TASK REQUIREMENTS:
Please copy out, word for word, the section of the Central Pacific railroad passage below that begins with the words "A call was issued" and ends with "of the road.".
BEGIN PASSAGE SHOWN
On October 10, 1865, Governor Stanford again wrote President Andrew Johnson and Secretary of Interior James Haran:

A call was issued for 5,000 laborers and from that day to the present, every able-bodied laborer that could be procured has been employed and kept constantly at work in the construction of the road.

Labor is, however, scarce and dear in this state. For several months the number procured was comparatively small, but recently they have increased more rapidly, until now, 5,000 men are employed, with over 6,000 teams and the prospect is that the number of laborers will be increased to 6,000 during this season.

A large majority of the white laboring class on the Pacific Coast find more profitable and congenial employment in mining and agricultural pursuits, than in railroad work. The greater portion of the laborers employed by us are Chinese who constitute a large element in the population of California. Without them it would be impossible to complete the western portion of this great national enterprise within the time required by the Acts of Congress.

Governor Stanford held the Chinese workers in such high esteem that he provided in his will for the permanent employment of a large number. Some of these were still living and working lands now owned by Stanford University in the 1930's. [10]
[10] Heath, "Trail to Rail," S.P.B., XV, Chap. XV, p. 12.

Building the Central Pacific road over and through the granite walls of the Sierra Nevada was done literally by hand. Chinese were lowered in baskets over cliffs two thousand feet above the base of the American River Canyon to chisel a roadway through the granite reaches and occasional shale deposits for the iron rails.[11]  It is easy to understand why Central Pacific's Chinese became known as "Crocker's Pets," when you consider their industriousness and steadiness.[12]
[11] Ibid., Chap. XVI, p. 12.
[12] Sabin, Building the Pacific Railway, 112.

Central Pacific and its Chinese laborers met the biggest problem in the fight to cross the Sierra after the line was opened to Cisco. This problem was the summit tunnels-eleven of them numbered three to thirteen within a twenty-mile stretch between Cisco, located at Mile Post 92 (from Sacramento), and Lake Ridge at Mile Post 112 just west of Cold Stream Valley on the eastern slope of the summit. These tunnels were bored while the mountain slopes were covered with as much as thirty feet of snow.

Civil Engineer John R. Gillis, who worked on these tunnels, told the American Society of Civil Engineers, which recently declared the Central Pacific a National Civil Engineering Landmark, that

 During the fall of 1866, the track reached Cisco, and as fast as the gangs of Chinamen were released, they were hurried to the Summit to be distributed among the tunnels in its vicinity. The year before [in August, 1865] some gangs had been sent to Summit Tunnel No. 6, and commenced the cuts at its extremities; winter set in before the headings were started, and the work had to be abandoned. To avoid a repetition of such delay, the approaches to all the tunnels were covered with men ... [who] worked day and night in three shifts of eight hours each. Thus, time was saved, and the tunnel organization started at once. As an illustration of the hurry, I may mention walking two miles over the hills after dark and staking out the east end of Tunnel 12 by the light of a bonfire. At nine o'clock the men were at work. . . .  [13]
[13]  J. G. Gillis Speech Before the American Society of Civil Engineers, January 5, 1870 (typescript, Southern Pacific Company Archives, San Francisco), 10.
END PASSAGE SHOWN
BEGIN SUPPLIED MATERIAL
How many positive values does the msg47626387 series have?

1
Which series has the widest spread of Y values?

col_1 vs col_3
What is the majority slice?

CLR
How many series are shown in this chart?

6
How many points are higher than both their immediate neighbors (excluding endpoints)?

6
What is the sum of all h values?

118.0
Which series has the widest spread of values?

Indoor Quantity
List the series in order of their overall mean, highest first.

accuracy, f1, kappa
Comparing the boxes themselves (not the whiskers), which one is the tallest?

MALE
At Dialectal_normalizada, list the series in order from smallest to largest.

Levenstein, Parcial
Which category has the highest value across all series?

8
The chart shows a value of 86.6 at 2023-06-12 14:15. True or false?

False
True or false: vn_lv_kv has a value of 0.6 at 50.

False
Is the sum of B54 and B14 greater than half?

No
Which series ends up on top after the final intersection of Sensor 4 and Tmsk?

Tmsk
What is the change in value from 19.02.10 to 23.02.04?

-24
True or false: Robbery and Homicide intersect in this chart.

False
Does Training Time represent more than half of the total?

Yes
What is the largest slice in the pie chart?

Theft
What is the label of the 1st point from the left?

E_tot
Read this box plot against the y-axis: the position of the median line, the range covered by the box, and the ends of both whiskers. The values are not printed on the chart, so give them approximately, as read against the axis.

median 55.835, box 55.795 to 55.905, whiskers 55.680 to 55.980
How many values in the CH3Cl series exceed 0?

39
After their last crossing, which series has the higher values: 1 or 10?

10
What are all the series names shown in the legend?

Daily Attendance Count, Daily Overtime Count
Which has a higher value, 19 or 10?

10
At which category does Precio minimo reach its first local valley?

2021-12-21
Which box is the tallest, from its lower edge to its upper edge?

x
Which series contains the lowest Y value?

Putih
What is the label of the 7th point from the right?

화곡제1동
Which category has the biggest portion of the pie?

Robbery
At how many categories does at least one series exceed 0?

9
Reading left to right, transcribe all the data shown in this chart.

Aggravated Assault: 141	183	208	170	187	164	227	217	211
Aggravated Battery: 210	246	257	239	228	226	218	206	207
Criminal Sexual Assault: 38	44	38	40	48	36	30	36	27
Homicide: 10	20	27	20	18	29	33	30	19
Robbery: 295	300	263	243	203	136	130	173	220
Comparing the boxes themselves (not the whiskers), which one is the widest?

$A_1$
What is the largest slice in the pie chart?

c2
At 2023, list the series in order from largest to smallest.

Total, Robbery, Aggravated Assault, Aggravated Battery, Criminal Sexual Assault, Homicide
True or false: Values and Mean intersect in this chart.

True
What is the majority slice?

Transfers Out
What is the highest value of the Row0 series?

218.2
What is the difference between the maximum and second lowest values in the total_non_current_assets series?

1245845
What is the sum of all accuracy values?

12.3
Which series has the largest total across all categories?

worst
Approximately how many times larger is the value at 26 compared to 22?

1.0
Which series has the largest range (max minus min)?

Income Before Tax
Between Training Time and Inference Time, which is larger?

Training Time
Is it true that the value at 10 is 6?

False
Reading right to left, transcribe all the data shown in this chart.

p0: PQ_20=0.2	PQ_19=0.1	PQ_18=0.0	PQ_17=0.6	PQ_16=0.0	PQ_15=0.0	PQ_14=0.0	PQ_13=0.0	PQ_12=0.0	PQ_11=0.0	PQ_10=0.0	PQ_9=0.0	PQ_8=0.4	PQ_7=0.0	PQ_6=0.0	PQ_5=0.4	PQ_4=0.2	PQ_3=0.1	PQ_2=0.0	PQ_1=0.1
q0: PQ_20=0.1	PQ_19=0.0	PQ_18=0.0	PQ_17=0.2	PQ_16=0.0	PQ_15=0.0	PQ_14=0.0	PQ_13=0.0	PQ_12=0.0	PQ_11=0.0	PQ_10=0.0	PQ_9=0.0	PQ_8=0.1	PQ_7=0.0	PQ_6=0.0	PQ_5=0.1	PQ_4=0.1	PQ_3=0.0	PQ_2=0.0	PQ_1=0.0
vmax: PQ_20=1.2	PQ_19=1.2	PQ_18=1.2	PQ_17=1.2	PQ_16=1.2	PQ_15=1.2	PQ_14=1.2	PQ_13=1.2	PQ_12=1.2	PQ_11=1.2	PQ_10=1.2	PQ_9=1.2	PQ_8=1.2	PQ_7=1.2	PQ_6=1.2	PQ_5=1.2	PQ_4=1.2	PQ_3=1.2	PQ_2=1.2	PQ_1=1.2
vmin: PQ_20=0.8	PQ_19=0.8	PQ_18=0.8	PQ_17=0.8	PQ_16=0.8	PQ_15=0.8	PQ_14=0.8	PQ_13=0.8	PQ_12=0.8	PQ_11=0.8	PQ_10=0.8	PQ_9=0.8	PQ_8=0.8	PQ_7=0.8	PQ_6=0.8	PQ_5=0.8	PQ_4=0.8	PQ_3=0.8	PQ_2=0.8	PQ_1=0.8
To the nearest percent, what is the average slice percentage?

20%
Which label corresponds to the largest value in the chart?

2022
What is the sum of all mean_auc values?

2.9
END SUPPLIED MATERIAL
PROBLEM SOLUTION:
A call was issued for 5,000 laborers and from that day to the present, every able-bodied laborer that could be procured has been employed and kept constantly at work in the construction of the road.